Someone ran into me in a parking lot, and I just got the car back after $16K of insurance-paid repairs. While they had the car, the shop disconnected the 12V battery, so all my settings are lost. I can re-install them. What I don't understand is that the instrument cluster now says "Maintenance Required Soon." Since the car has only 7000 km on it, I assume that this message is just the result of some failure by the repair shop. What probably happened? Is this a true alarm, requiring service by someone who (unlike the repair shop) knows what he or she is doing? If this is a false alarm, is there an easy way to make the message go away?

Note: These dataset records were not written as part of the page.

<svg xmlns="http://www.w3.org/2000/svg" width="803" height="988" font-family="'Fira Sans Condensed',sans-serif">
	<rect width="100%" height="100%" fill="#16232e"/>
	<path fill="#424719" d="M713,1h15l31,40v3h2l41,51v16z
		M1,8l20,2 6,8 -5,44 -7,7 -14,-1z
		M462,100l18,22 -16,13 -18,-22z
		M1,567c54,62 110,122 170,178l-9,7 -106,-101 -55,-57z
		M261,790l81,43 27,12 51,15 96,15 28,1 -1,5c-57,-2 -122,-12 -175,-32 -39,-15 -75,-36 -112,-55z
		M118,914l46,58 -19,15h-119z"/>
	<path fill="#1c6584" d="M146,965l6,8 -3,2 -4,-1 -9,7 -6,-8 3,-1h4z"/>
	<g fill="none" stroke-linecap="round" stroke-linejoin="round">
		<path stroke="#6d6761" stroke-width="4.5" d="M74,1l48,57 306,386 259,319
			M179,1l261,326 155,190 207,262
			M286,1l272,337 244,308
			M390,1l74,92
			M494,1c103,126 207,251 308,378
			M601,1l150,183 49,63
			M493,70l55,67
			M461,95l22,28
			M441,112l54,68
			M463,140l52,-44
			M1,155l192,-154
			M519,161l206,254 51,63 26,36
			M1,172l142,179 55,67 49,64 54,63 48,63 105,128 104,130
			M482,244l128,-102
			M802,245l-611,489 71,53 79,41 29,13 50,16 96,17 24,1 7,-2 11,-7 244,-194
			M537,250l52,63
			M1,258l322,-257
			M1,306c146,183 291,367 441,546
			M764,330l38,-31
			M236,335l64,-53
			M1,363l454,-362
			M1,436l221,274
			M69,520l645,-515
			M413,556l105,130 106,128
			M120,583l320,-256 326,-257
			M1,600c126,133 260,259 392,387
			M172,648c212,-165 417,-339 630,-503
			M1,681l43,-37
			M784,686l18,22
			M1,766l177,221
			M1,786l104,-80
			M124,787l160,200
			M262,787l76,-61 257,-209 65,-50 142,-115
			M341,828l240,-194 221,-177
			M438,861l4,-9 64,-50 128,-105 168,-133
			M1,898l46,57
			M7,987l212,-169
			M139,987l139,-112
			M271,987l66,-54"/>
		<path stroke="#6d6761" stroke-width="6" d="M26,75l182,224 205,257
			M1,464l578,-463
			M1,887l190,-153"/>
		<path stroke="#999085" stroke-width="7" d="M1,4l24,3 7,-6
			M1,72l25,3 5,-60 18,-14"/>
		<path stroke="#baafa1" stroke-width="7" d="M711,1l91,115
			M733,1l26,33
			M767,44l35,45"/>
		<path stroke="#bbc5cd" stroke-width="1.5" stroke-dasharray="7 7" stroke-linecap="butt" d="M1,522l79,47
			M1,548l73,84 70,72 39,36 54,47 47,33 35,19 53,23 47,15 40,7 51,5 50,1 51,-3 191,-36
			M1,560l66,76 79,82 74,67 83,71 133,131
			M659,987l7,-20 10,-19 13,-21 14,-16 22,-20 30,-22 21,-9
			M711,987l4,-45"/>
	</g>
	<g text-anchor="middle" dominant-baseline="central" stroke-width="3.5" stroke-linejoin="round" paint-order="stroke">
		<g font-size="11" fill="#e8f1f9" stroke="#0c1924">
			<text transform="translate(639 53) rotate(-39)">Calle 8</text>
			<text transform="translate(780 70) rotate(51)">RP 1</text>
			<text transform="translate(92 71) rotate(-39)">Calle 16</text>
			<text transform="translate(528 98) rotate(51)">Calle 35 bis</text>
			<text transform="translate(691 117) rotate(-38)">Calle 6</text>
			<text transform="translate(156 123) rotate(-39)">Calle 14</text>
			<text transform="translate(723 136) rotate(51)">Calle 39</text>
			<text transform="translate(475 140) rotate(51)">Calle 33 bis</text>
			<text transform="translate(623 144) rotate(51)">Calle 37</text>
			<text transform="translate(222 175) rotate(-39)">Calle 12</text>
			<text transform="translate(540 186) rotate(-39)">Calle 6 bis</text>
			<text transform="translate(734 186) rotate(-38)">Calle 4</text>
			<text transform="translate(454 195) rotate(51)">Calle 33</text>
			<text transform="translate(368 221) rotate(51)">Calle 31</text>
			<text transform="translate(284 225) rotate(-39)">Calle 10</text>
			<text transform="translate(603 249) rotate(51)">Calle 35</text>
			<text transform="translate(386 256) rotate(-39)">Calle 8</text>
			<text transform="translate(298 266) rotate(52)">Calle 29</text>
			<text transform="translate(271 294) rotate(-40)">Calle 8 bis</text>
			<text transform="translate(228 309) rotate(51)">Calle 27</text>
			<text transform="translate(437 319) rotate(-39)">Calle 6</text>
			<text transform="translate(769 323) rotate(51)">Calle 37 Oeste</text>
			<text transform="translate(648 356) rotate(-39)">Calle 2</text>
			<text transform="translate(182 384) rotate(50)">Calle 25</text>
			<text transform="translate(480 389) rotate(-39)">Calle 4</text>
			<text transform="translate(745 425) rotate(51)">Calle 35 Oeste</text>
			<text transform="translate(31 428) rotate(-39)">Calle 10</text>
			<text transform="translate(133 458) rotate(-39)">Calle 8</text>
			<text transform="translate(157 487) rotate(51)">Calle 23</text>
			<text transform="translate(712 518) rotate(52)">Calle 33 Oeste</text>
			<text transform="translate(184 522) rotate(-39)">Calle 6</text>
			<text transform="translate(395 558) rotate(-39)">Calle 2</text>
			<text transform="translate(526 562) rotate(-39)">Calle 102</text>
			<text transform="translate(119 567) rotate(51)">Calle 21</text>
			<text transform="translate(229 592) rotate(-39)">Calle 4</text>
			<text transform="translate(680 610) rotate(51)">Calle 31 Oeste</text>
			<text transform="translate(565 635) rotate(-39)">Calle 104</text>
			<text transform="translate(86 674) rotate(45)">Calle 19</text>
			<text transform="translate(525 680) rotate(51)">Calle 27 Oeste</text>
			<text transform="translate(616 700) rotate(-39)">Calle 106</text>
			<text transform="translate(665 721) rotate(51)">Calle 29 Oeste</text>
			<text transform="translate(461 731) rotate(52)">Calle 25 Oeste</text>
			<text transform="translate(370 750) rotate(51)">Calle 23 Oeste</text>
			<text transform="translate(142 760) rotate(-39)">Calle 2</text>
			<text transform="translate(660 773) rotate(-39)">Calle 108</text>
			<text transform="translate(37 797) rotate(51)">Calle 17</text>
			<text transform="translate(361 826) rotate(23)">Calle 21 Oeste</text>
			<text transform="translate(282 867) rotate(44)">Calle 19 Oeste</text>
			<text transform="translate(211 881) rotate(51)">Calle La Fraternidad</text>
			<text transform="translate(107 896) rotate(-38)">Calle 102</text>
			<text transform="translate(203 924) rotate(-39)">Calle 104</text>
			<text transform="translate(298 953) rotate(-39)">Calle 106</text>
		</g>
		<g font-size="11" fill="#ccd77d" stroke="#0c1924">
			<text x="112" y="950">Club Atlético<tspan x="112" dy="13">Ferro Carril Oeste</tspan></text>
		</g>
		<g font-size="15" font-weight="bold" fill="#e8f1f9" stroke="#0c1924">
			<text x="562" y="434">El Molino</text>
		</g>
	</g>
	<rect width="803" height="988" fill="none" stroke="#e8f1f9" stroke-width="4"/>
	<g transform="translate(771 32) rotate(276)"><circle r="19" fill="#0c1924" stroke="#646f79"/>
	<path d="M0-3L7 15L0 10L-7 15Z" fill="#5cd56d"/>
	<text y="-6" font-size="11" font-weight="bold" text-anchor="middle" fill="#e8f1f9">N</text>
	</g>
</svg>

It's just an egg timer tied to the odometer. It is pre-set to go off every n kms, not triggered by any specific fault or condition in the car. It's easy to reset (specific instructions are in the owners manual) and your dealer can change the value of n to whatever you like as a reminder for oil changes, tire rotations, or really whatever you want the reminder to stand for. The collision shop probably wasn't aware of it at all and likely didn't interact with it in any meaningful way. There are actually two of these- in a few hundred km the message should change to 'Maintenance Required' One reset procedure covers both.
That's interesting, a Canadian spec 5th gen, having the maintenance required warning. That wasn't the case with 3rd gen, nor 4th gen if I'm not mistaken. The first maintenance interval should be 8000 kms or 6 months, whichever comes first, and entails basically a tire rotation, nothing more. There may be mention of "visual brake inspection", which could amount to "uhuh, they're still there". Of interest: Toyota Canada used to publish a maintenance schedule, and for a few years it was actually readable. Feast your eyes: ^ I've attached a more legible pdf format. Has a second page, explaining "Oil and Filter Service" versus "Maintenance Service" This may be identical to the 5th gen schedule, which as of the 4th gen advent (2016~2022), had no maintenance schedule in the paper publications. Anyway, this is what you'll see now, in the Toyota Warranty and Maintenance Guide: ^ Underwhelming, eh?
A required soon message usually comes on about 500 miles before the actual interval mileage with these systems.
That is a 5,000-mi/8,000-km reminder that you reset after each oil change/tire rotation. The 12-V-battery disconnect has nothing to do with it. It is telling you that you need to take the car for a tire rotation (and also an oil change if you like) at 5,000 mi (8,000 km). You can reset it if you don't want to have the maintenance performed.